Statistics and who to believe.
In a recent article in the magazine of the Northern California Oracle User Group Iggy Fernandez explained that there were many dangerous beliefs centered around the theme that application developers had no responsibility for the performance of the SQL statements they write. One of his examples of beliefs was:
Dangerous Belief #5: The most common cause of poorly performing SQL is the failure of the DBA to collect statistical information on the distribution of data for the use of the query optimizer.1 This statistical information should be refreshed frequently.2
Broadly speaking, I agree with Iggy’s assessment – there is a fairly common perception that if you use procedures like dbms_stats.gather_schema_stats() frequently, with a high percentage estimate, and collecting lots of histogram, most of your SQL performance problems will go away; and it is a “dangerous belief”. On the other hand, if you ensure that the statistics stored against the database are (a) acquired cost-effectively, and (b) describe the data reasonably accurately, the optimizer will be able to work around many of the problems caused by bad design and bad SQL (This means that I would like to sit and argue with Iggy about the best way to express exactly what the belief is, and clarify exactly what bits of it are dangerous and why – but on the whole I understand the intent of what he is saying)

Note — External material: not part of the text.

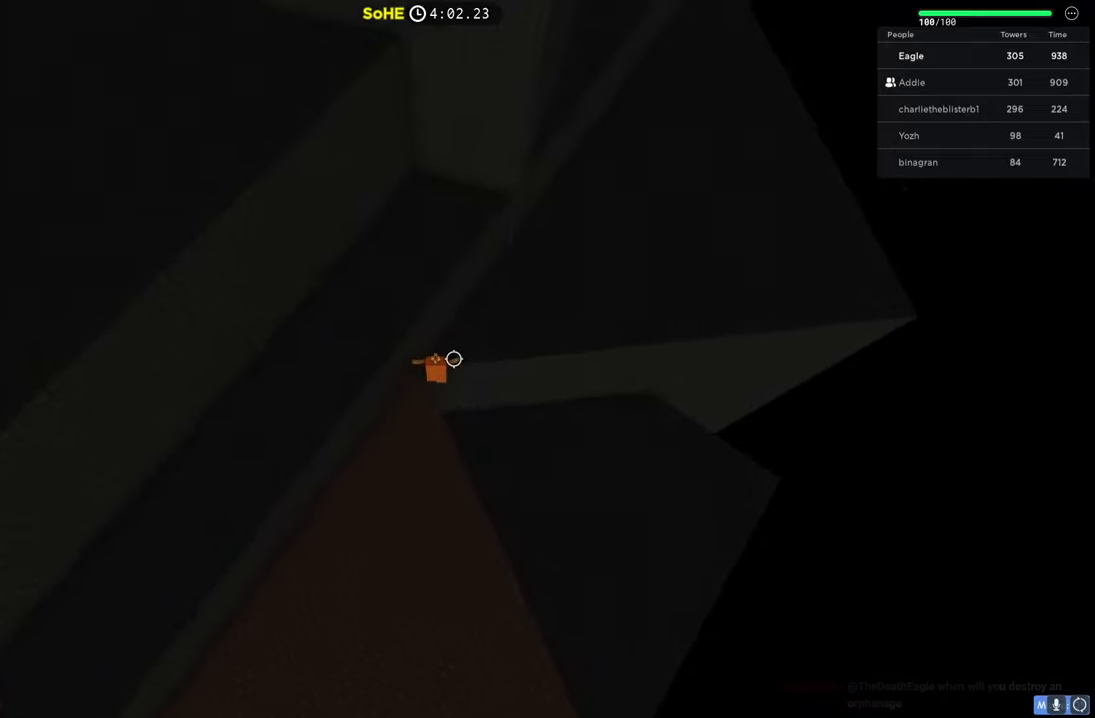
{"keys": ["d", "space"], "events": [[384, "w", "up"]]}
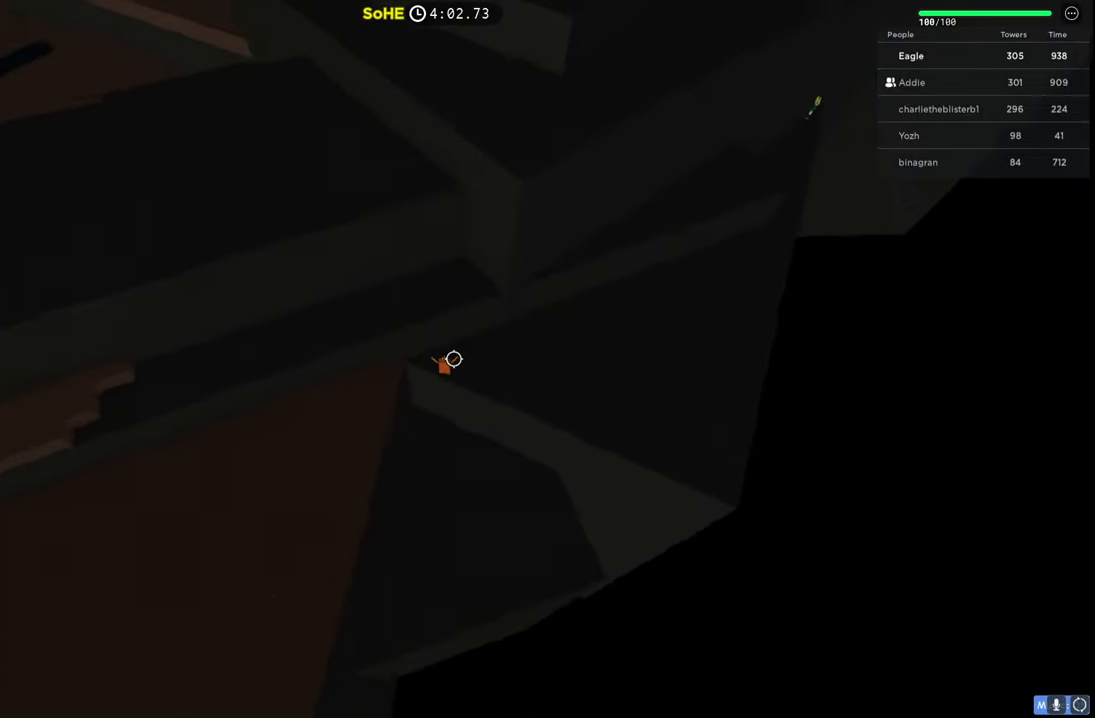
{"keys": ["d", "space"], "events": []}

Notwithstanding exact wording and degree of consensus, this note is not really about the topic of statistics, it’s about the irony of the two footnotes listed in this one belief. Footnote 1 (citing an example of someone who believes that the most common problem is failure to collect statistics) says:
Consider, for example, the following statement found in an article published in a recent issue of the journal of the IOUG: “One of the greatest problems with the Oracle cost-based optimizer was the failure of the Oracle DBA to gather accurate schema statistics …The issue of stale statistics and the requirement for manual analysis resulted in a “bum rap” for Oracle’s cost-based optimizer, and beginner DBAs often falsely accused the CBO of failing to generate optimal execution plans when the real cause of the sub-optimal execution plan was the DBA’s failure to collect complete schema statistics.”
On the other hand, footnote 2 says:
The following statement by Donald Burleson puts the finger on the dangers of collecting fresh statistics information for the use of the query optimizer: It astonishes me how many shops prohibit any un-approved production changes and yet re-analyze schema stats weekly. Evidently they do not understand that the purpose of schema re-analysis is to change the production SQL execution plans, and they act surprised when performance changes!

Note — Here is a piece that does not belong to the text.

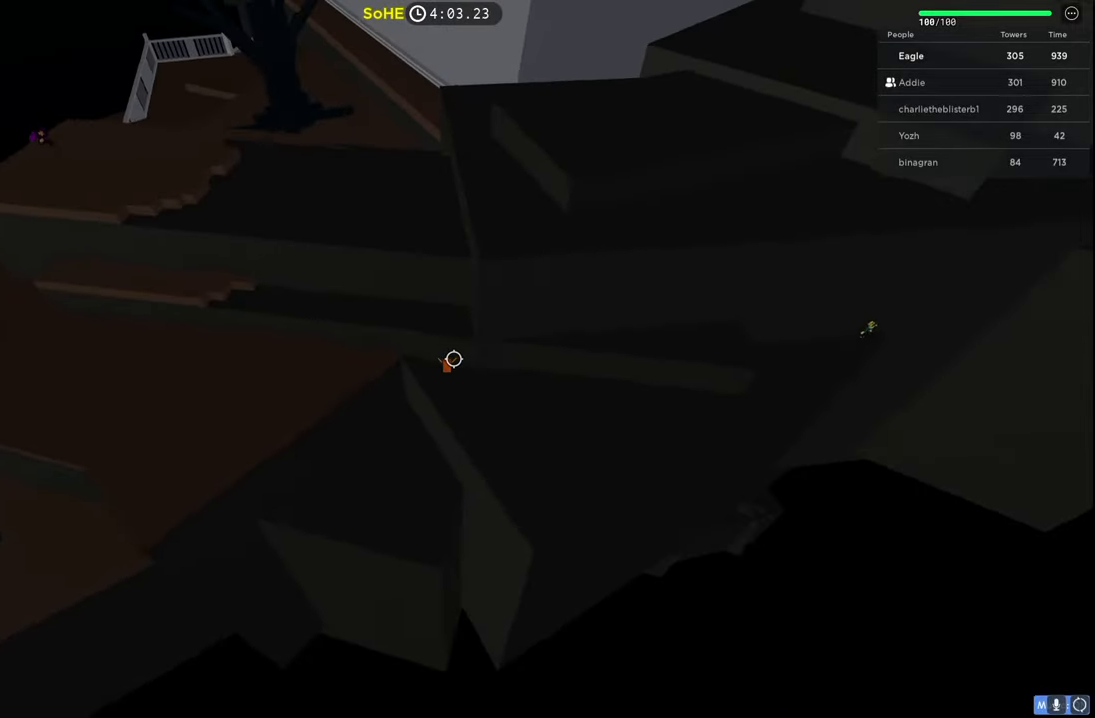
{"keys": ["d", "space"], "events": []}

Despite the fact that I can agree with the general thrust of Iggy’s argument, I was quite amused by the choice of quotations
In passing, the basic premise declared by Donald Burleson in footnote 2 is wrong, but that wasn’t the cause of my amusement. Think carefully about the content and use of a typical database – as time passes, the data changes, and the data being targeted by the end-user queries changes. A query of the form: “get me last week’s sales information” will return a different result set on the 1st August from the one it returned on the 1st January – but if the last time you updated the statistics was 1st July then the optimizer will infer that there is no data for the week ending 1st August and may therefore do something incredibly stupid – perhaps changing from an appropriate table scan to an unsuitable index access, or from a sensible index to a bad index. Sometimes you change the statistics to make the plans stay the same. If you don’t realise that then you’ve missed an important point about how the optimizer uses statistics, and you are unlikely to have an optimal stats-generation strategy.
The thing that amused me, however, was this – I checked the link given for the IOUG article, and found that the article was one called “Inside Oracle Database 10g Dynamic Sampling” from the Quarter 1 2006 issue, with the byline of Alexey B. Danchenkov. However, when I started reading it, I found that it looked familiar so I ran a quick search on the internet for it and found it (using a simple Google search on “bum rap” dynamic sampling) at http://www.dbazine.com/olc/olc-articles/burleson30 It was an article published by Don Burleson about two and a half years ago. (This isn’t the first time that the name Alexey B Danchenkov has appeared in Select on an article previously claimed by Don Burleson – I’ve sent an email pointing out the apparent error to the editorial address).
It’s a little hard to avoid laughing when the same person is identified (albeit unwittingly) as the sinner and the saint in the space of two sentences. So which Don Burleson should we trust – the Don Burleson who says the DBA is at fault because he doesn’t gather accurate schema statistics, or the Don Burleson who says the shop is at fault because it does gather accurate schema statistics.